MALİYET VE CAYDIRICILIK
Daha evvel de sığınmacıları Doğu Afrika ülkesi Ruanda’ya göndermek için bir plan yapan lakin bu teşebbüsü mahkeme pürüzüne takılan İngiltere hükümeti, göçmen sıkıntısındaki tartışmalı yaklaşımını maliyet ve caydırıcılıkla gerekçelendiriyor. Ülkeye ulaşan yasadışı sığınmacılar, müracaatları sonuçlanana kadar otellerde barındırılıyordu. Halihazırda otellerde 50 bin sığınmacının kaldığı, günlük maliyetin 6 milyon Sterlin olduğu belirtiliyor. Bu yükten aşikâr oranda kurtulmak isteyen İngiltere, önümüzdeki aylarda da eski askeri tesisler ve hapishanelere 3 bin sığınmacının daha yerleştirilmesini planlıyor. İngiliz yetkililer bu uygulamalarla ayrıyeten ülkeye gelen sığınmacıların “lüks olmayan barınma imkânlarıyla” karşılaşacakları iletisini vererek caydırıcılık sağlamayı umuyor.
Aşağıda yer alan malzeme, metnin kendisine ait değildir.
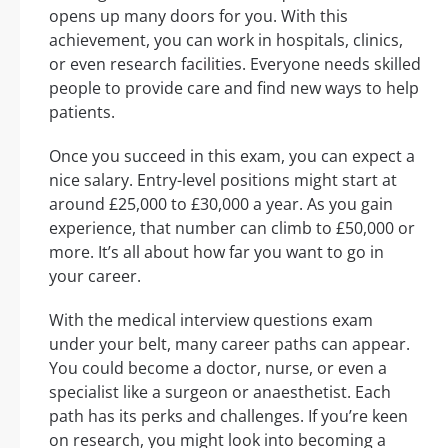
opens up many doors for you. With this
achievement, you can work in hospitals, clinics,
or even research facilities. Everyone needs skilled
people to provide care and find new ways to help
patients.
Once you succeed in this exam, you can expect a
nice salary. Entry-level positions might start at
around £25,000 to £30,000 a year. As you gain
experience, that number can climb to £50,000 or
more. It’s all about how far you want to go in
your career.
With the medical interview questions exam
under your belt, many career paths can appear.
You could become a doctor, nurse, or even a
specialist like a surgeon or anaesthetist. Each
path has its perks and challenges. If you’re keen
on research, you might look into becoming a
Hükümet geçen ay onaylanan yasadışı göç yasası kapsamında, bu tarihten itibaren ülkeye gelen sistemsiz göçmenleri 28 gün içinde hudut dışı etmeyi planlıyor.
YASADIŞI GÖÇMEN ÇALIŞTIRANA 3 MİSLİ CEZA
İngiltere hükümeti, yeni bir adım daha atarak yasa dışı sistemsiz göçmen çalıştıran patronlar ile göçmenlere mülklerini kiralayan mesken sahiplerine uyguladığı para cezalarını, 2024 yılbaşından itibaren üç kattan fazla arttırma kararı aldı. İçişleri Bakanlığı’ndan yapılan açıklamada 2024’te kaçak emekçi çalıştıran patron için 15 bin sterlin (514 bin TL) olan para cezasının 45 bin sterline (1 milyon 543 bin TL), tekrarlanan ihlallerin ise 20 binden 60 bin sterline çıkarıldığı kaydedildi. Konut sahipleri için para cezalarının birinci ihlalde 80 (2 bin 700 TL) sterlinden 1000 bin sterline (34 bin TL), kiracı için ise 5 bin sterlinden 10 bin sterline kadar artırılması kararı alındı.
BİLGİ NOTU
1976 yılında inşa edilen gemi, 1992’de barınma tesisine dönüştürülmüş ve 1994’ten itibaren Almanya, Hollanda, İskoçya ve İsveç üzere ülkeler tarafından mülteci barınağı da dahil olmak üzere çeşitli barınma hizmetleri için kullanılmış.